Many believe it was the actions of one of the auto companies who are at fault for the demise of Detroit's once successful streetcar system, which ended operation in 1956.

Other panelists included Kathryn Gray from Trans4M, Macomb County Commissioner and R-Path representative David Flynn, and Roberta Habowski from the Agency on Aging. Other organizations present during the meeting were Transportation Riders United, MOSES and the Michigan Suburbs Alliance.

Looking Forward and Taking Action

"Your mission," Schornack said to the attendees, "is to find the 13th [vote] in the state senate that would pass this legislation." He said Sens. Mark C. Jansen (R - 28th District) and Mike Green (R - 31st District) were a good place to start and encourages Michigan voters to call and e-mail them requesting their support for the RTA.

"Your mission," Schornack said to the attendees, "is to find the 13th [vote] in the state senate that would pass this legislation."

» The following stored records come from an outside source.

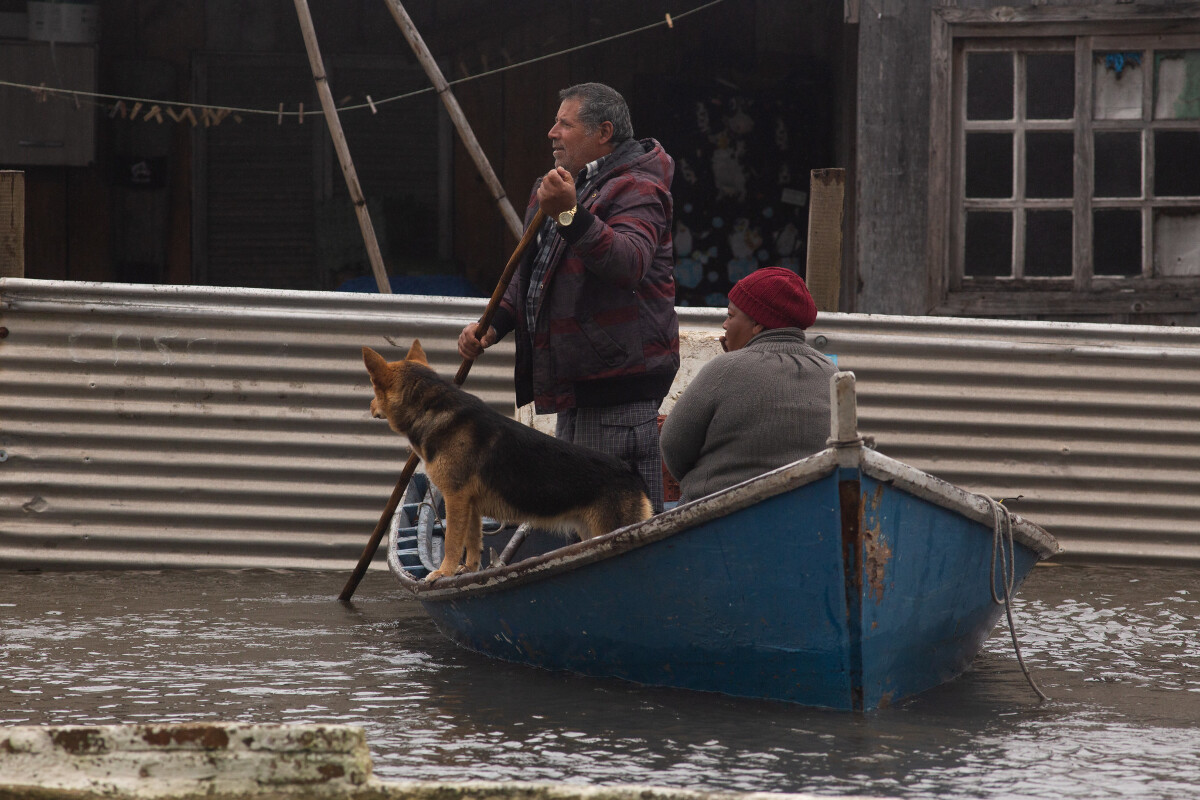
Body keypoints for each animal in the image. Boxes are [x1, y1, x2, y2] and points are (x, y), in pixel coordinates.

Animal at [360, 340, 652, 582]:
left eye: (373, 384)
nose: (370, 406)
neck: (430, 408)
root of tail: (630, 471)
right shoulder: (470, 504)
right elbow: (472, 541)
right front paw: (468, 570)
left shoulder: (456, 498)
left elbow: (453, 541)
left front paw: (443, 572)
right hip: (592, 533)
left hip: (610, 528)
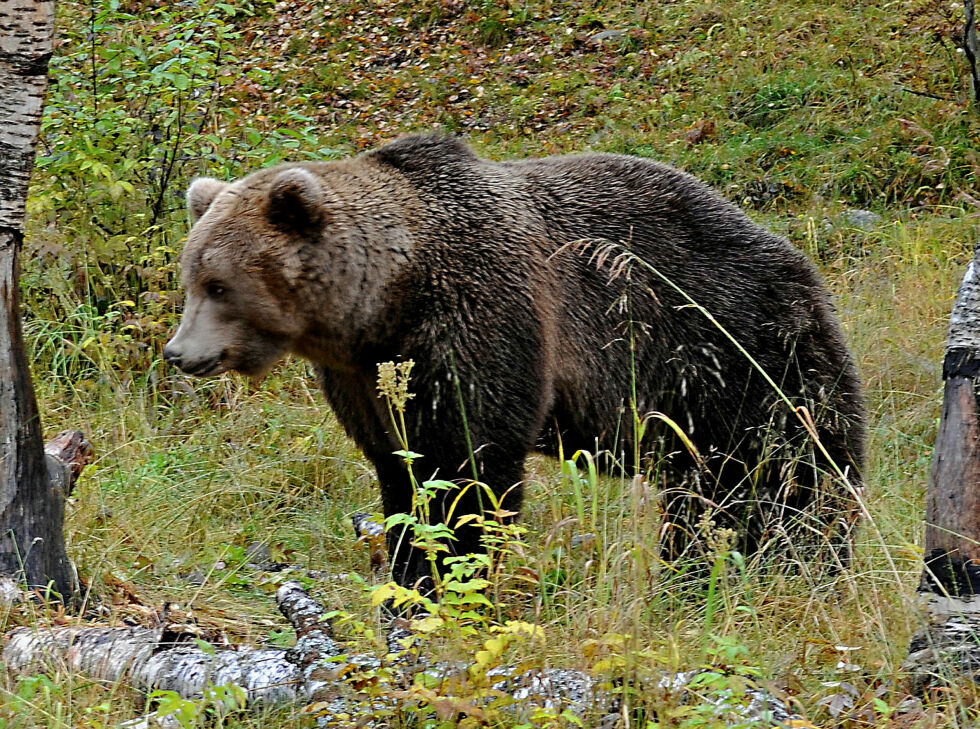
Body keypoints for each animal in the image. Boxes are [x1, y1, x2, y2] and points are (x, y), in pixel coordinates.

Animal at [167, 135, 864, 592]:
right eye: (191, 278)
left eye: (220, 284)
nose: (179, 353)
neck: (386, 299)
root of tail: (802, 265)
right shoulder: (364, 375)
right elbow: (400, 469)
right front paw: (406, 574)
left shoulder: (481, 314)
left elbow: (467, 465)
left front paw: (447, 578)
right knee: (710, 493)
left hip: (735, 352)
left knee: (790, 474)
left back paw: (799, 561)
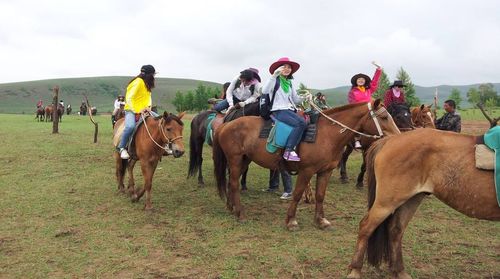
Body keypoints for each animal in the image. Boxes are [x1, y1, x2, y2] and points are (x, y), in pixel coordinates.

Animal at [213, 100, 400, 230]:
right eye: (384, 117)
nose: (397, 136)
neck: (326, 134)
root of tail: (226, 125)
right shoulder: (306, 171)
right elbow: (297, 194)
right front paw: (291, 221)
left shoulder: (326, 171)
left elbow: (320, 195)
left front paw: (320, 221)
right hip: (235, 159)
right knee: (234, 183)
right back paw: (240, 213)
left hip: (244, 160)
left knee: (231, 182)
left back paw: (231, 207)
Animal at [348, 129, 500, 279]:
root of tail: (390, 139)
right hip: (386, 202)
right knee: (366, 227)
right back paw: (355, 270)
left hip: (412, 199)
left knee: (396, 230)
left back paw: (399, 271)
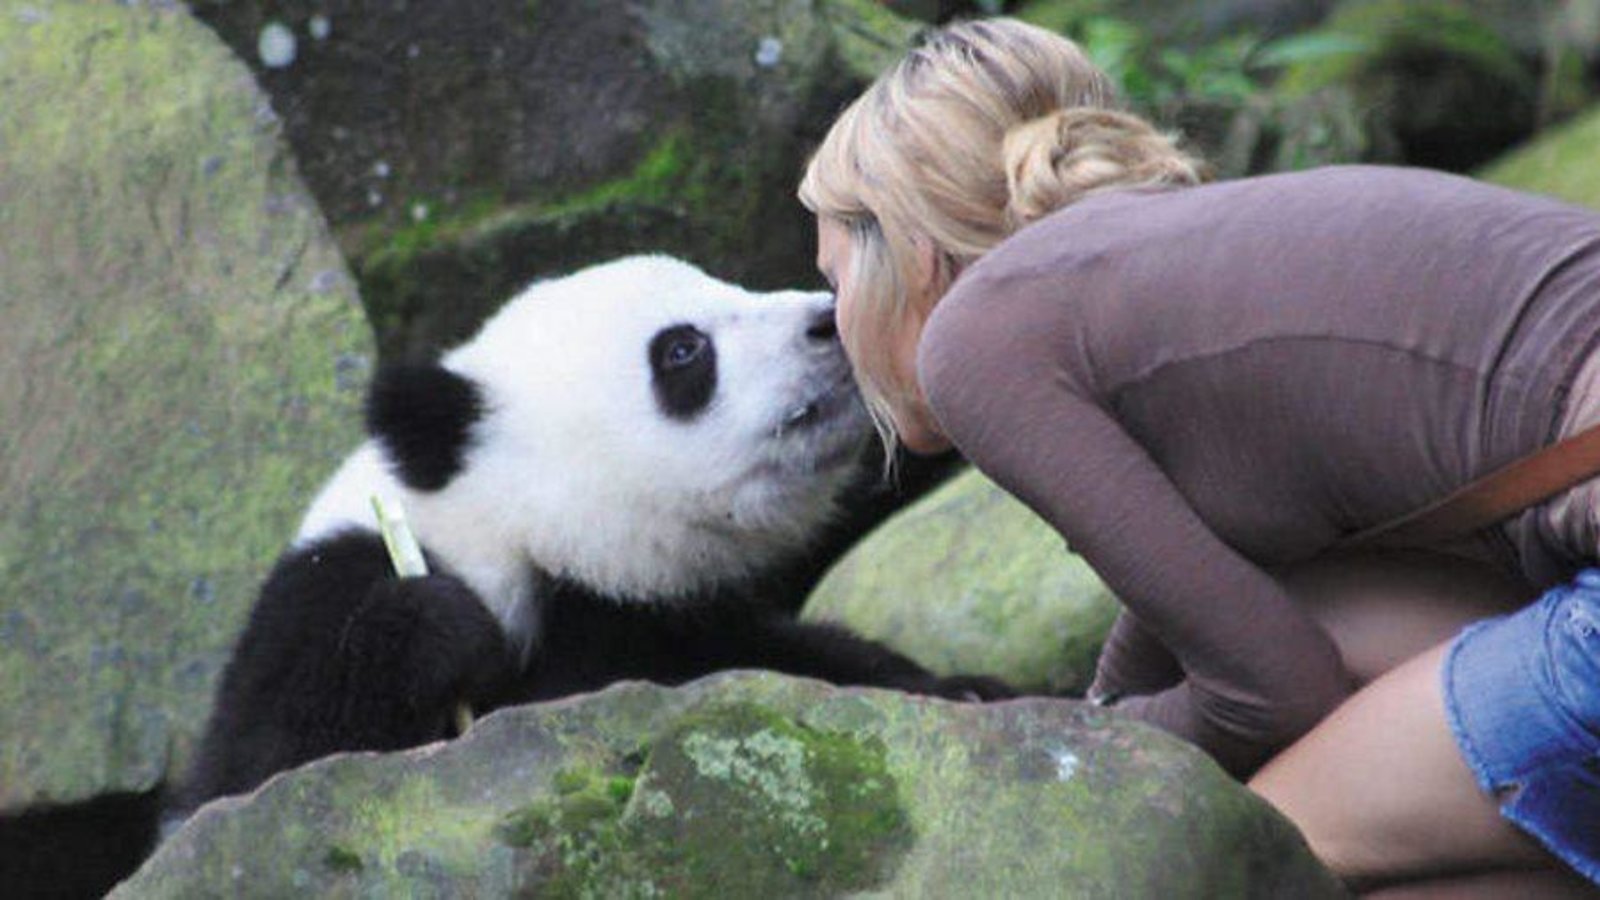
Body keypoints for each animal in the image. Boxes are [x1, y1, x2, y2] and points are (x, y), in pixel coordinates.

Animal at [176, 255, 1011, 813]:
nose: (827, 321)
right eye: (682, 349)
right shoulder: (323, 596)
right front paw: (440, 629)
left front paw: (965, 690)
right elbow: (264, 770)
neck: (513, 534)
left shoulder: (666, 626)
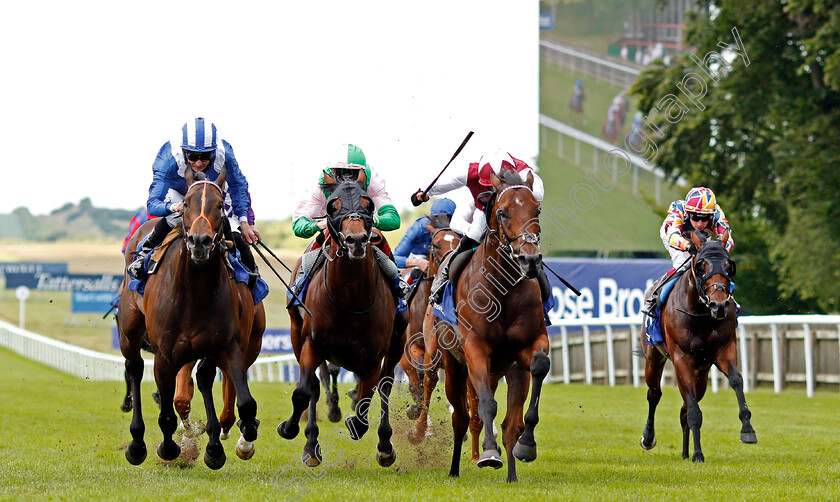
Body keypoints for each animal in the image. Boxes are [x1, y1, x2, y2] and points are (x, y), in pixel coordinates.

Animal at [118, 171, 260, 468]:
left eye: (220, 205)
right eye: (185, 204)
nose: (200, 242)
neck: (195, 289)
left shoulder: (227, 345)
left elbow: (245, 402)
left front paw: (233, 441)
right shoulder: (165, 354)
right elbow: (166, 413)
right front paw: (168, 448)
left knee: (204, 378)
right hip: (129, 331)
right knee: (134, 368)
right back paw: (136, 443)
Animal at [278, 176, 404, 466]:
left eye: (368, 205)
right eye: (332, 206)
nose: (356, 240)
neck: (350, 298)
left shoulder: (372, 355)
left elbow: (368, 398)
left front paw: (358, 426)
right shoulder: (311, 343)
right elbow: (304, 392)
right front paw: (291, 429)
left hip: (397, 341)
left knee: (385, 385)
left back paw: (384, 444)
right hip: (296, 334)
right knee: (315, 387)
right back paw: (311, 443)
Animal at [430, 170, 548, 482]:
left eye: (537, 210)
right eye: (503, 212)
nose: (530, 259)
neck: (503, 291)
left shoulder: (530, 344)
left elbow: (539, 368)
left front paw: (527, 445)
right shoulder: (475, 348)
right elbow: (485, 405)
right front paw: (489, 453)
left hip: (513, 370)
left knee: (510, 424)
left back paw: (512, 473)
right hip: (453, 365)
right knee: (460, 417)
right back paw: (455, 469)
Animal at [640, 229, 756, 460]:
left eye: (729, 266)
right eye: (701, 267)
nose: (719, 305)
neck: (701, 314)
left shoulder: (724, 350)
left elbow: (736, 380)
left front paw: (747, 429)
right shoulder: (681, 358)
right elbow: (694, 411)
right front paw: (698, 455)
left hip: (701, 372)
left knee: (685, 406)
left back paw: (686, 452)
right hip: (654, 357)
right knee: (655, 393)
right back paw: (649, 438)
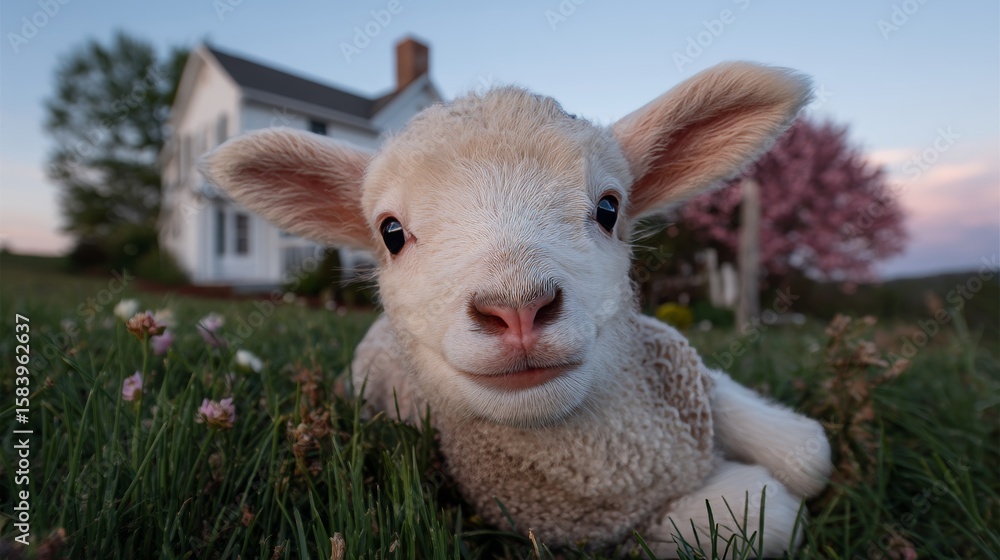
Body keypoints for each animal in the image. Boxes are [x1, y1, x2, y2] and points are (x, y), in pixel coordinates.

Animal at [201, 61, 833, 557]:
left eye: (609, 208)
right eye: (391, 233)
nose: (517, 309)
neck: (633, 459)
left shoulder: (685, 367)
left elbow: (809, 452)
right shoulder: (584, 531)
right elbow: (766, 513)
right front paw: (743, 489)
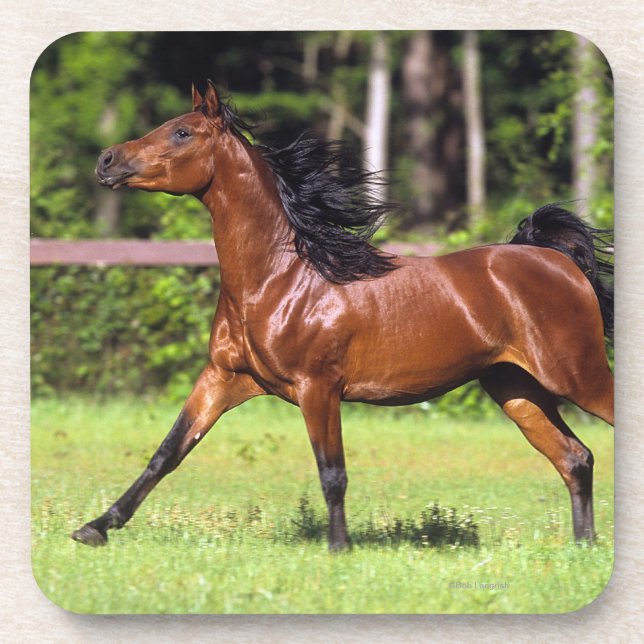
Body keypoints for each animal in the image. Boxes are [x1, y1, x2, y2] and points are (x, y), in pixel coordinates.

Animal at [72, 80, 614, 551]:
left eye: (182, 132)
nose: (106, 159)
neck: (281, 279)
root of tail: (557, 260)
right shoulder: (224, 377)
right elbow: (167, 453)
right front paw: (95, 528)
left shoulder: (318, 387)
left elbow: (331, 472)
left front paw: (338, 548)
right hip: (515, 388)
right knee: (575, 458)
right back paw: (583, 546)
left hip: (577, 376)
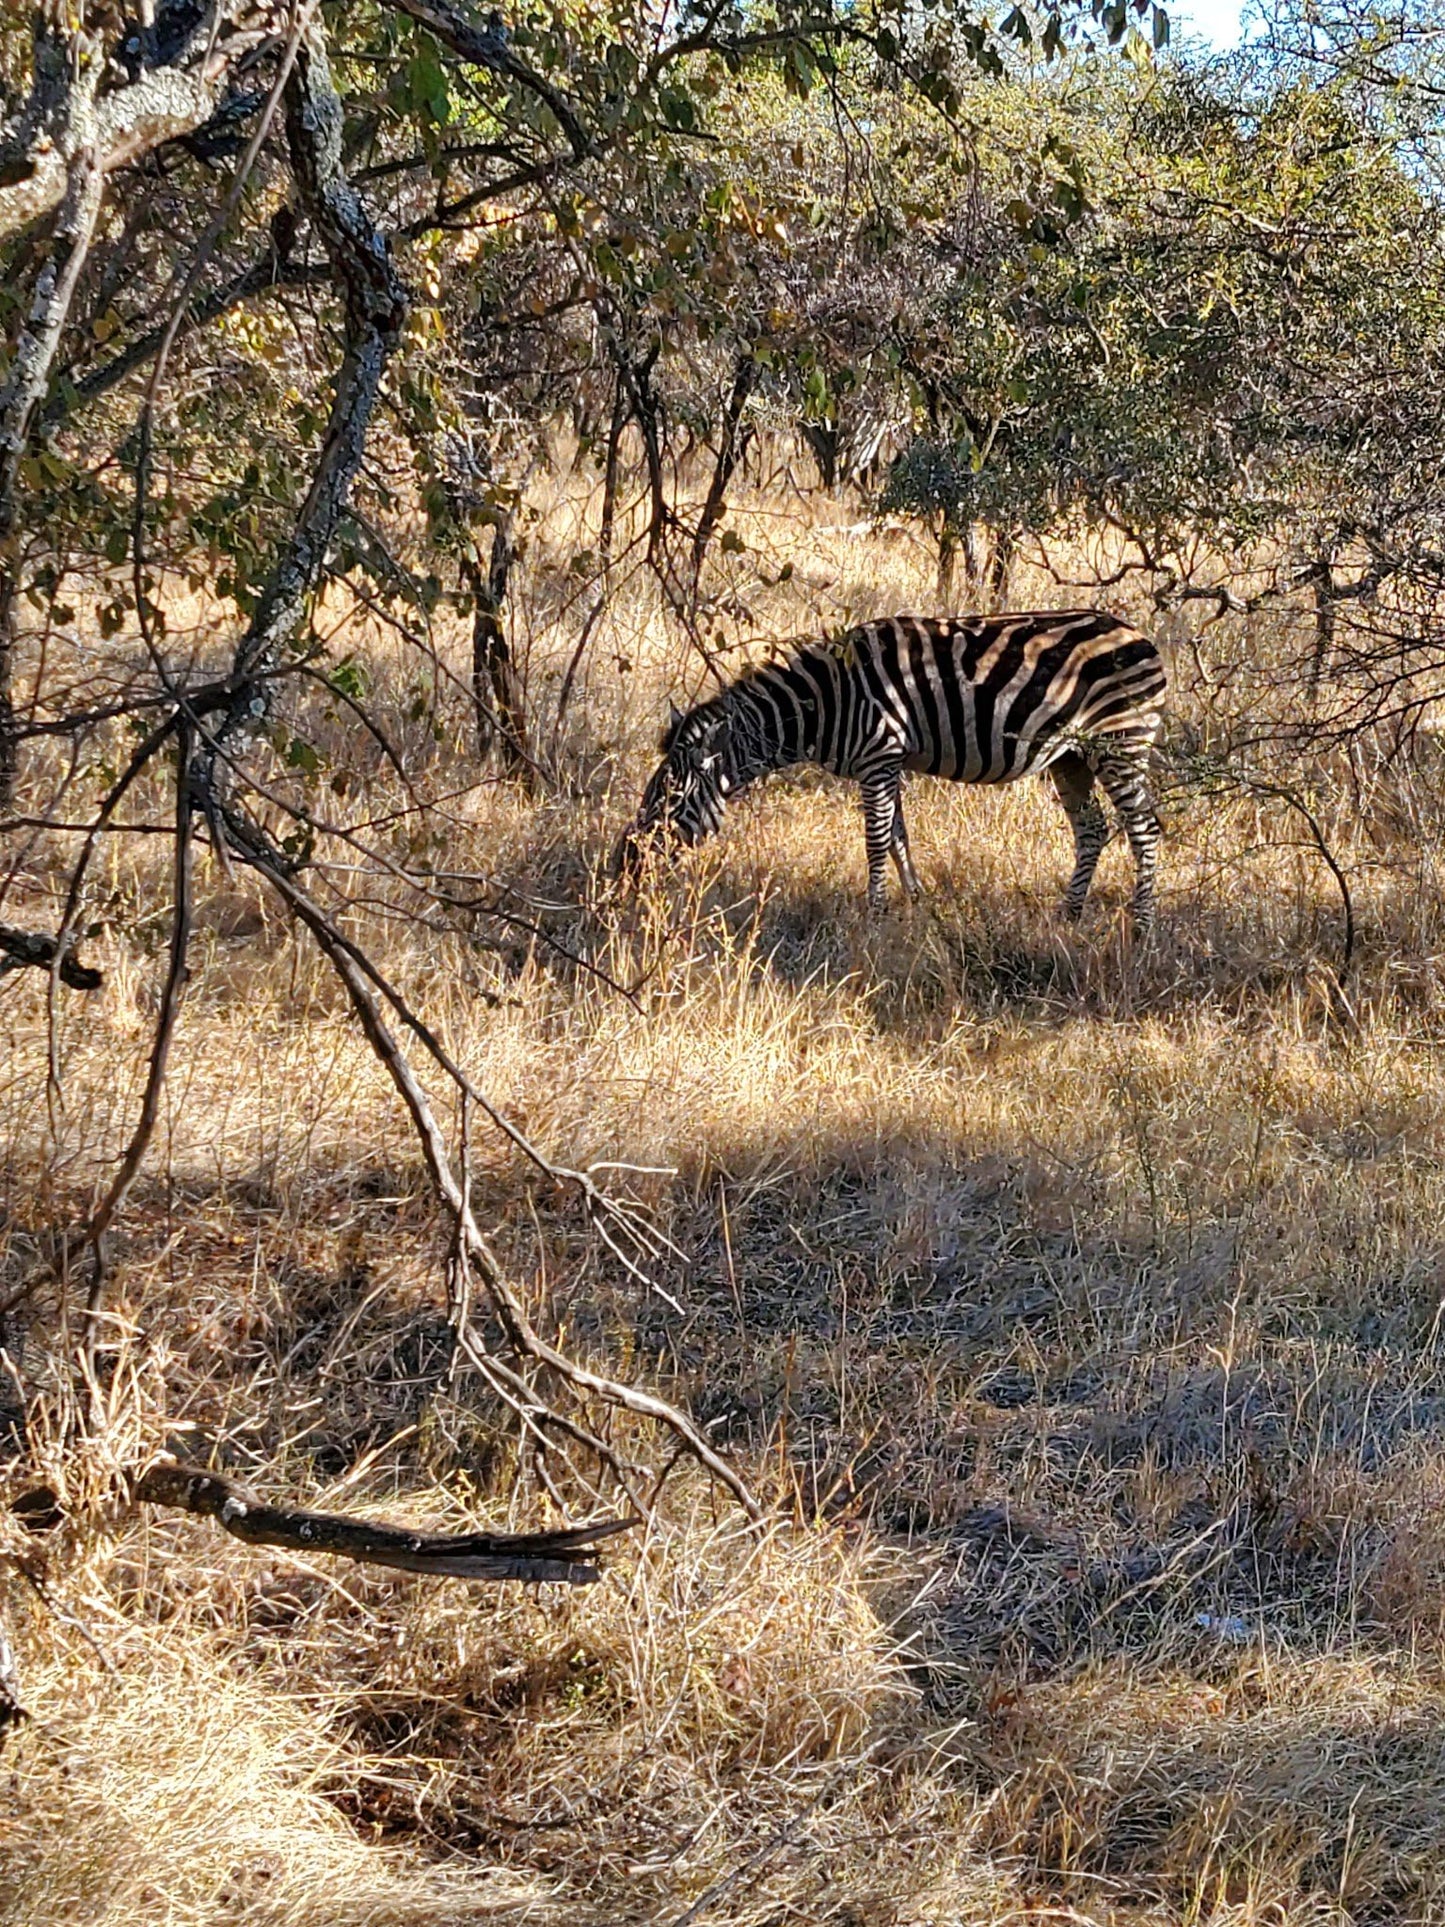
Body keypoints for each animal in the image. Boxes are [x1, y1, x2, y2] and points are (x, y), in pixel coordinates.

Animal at [616, 605, 1171, 928]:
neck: (828, 701)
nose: (625, 864)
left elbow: (876, 839)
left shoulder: (879, 758)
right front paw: (917, 905)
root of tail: (1141, 635)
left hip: (1121, 741)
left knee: (1143, 829)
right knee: (1092, 829)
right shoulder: (891, 760)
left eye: (672, 797)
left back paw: (1141, 926)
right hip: (1073, 756)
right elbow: (900, 835)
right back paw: (1069, 916)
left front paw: (877, 915)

Over the next four months, MCC will also meet with US congressional representatives to discuss an assault weapons ban and improving gun background checks. They will also put pressure on state legislators across Southeast Michigan to expand Medicaid to cover the uninsured and to approve a regional transit authority.

Townsend, Jackson and Flynn all agreed to partner with the MCC to work toward effective regional mass transit.

The MCC will reconvene at a Feb. 24 meeting at 3 p.m. (location to be announced) to discuss their progress. Coalition Chair and Reverand, Ben Sandin, said the founding convention will be well-attended and many public officials will be present to reflect on the issues these task forces are tackling.